Start of DATA SUPPLIED

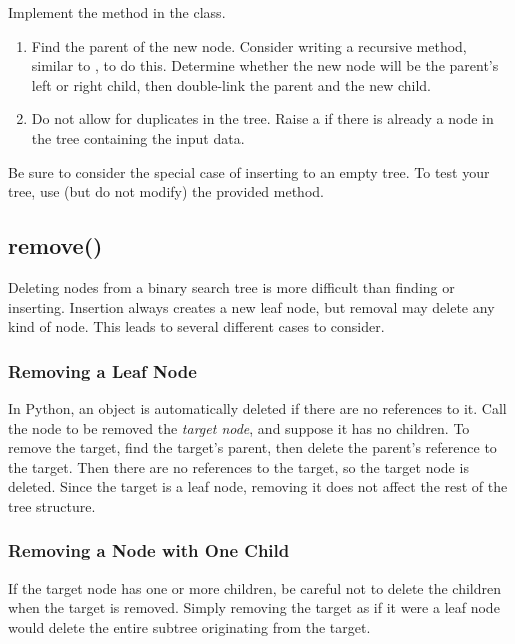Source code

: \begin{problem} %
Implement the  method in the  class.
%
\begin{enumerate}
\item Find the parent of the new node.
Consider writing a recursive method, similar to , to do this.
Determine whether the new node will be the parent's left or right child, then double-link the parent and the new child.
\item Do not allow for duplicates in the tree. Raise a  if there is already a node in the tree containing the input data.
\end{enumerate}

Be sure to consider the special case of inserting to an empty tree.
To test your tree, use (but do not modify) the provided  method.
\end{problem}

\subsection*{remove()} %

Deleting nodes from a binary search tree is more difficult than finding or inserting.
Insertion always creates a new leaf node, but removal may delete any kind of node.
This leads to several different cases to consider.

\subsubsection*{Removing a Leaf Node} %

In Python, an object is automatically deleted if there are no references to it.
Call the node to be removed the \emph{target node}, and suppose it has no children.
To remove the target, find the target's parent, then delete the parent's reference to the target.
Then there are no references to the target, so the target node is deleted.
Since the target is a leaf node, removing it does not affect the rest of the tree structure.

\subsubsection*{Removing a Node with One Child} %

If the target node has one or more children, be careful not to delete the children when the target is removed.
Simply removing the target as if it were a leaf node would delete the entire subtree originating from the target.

End of DATA SUPPLIED
Start of DATA SUPPLIED

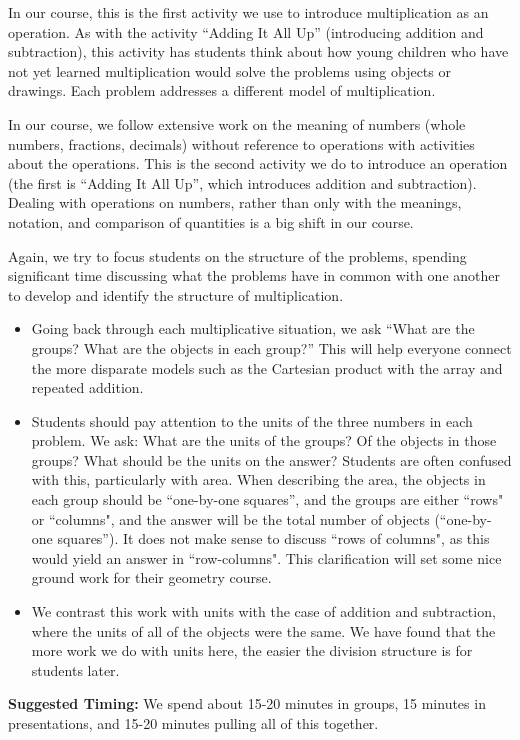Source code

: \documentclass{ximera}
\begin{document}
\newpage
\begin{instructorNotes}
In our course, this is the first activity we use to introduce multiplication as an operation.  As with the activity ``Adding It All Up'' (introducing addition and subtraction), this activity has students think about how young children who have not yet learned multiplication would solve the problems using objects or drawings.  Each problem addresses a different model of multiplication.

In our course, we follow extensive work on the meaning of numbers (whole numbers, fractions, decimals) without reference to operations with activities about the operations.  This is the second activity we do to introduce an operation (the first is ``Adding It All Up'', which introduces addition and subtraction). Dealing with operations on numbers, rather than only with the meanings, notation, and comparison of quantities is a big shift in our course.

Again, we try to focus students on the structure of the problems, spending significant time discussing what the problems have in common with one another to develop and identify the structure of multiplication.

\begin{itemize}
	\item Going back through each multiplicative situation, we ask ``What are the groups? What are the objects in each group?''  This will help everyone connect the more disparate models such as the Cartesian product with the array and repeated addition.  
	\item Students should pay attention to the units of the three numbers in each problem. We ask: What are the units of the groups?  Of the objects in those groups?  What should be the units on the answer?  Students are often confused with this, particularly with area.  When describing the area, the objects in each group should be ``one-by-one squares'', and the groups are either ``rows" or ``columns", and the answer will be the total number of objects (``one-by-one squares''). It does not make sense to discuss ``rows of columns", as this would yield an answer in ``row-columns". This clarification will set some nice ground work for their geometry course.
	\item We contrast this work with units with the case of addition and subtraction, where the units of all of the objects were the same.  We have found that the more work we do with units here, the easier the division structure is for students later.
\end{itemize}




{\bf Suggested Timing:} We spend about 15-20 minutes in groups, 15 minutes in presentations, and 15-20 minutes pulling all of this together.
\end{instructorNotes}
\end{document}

End of DATA SUPPLIED
Start of DATA SUPPLIED

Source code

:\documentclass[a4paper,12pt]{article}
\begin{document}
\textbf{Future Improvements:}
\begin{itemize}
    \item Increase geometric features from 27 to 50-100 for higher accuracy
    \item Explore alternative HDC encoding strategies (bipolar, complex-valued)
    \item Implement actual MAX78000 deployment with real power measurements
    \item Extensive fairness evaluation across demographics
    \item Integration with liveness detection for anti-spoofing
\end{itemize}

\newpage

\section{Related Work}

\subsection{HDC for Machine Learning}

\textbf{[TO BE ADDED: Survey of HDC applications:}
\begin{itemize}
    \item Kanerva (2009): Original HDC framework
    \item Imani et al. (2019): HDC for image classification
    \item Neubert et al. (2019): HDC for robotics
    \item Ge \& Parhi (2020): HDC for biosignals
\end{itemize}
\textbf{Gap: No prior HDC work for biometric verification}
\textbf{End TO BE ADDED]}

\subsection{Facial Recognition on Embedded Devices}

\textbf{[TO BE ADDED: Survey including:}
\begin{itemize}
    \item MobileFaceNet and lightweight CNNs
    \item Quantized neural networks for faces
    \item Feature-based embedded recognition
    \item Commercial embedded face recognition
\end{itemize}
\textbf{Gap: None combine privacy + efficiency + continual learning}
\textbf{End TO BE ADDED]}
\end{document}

End of DATA SUPPLIED

§ **ABOUT THIS EXERCISE**
Using the data above, tally each line in which "introduce" appears and give the number with no other words.

§ **SOLUTION**
2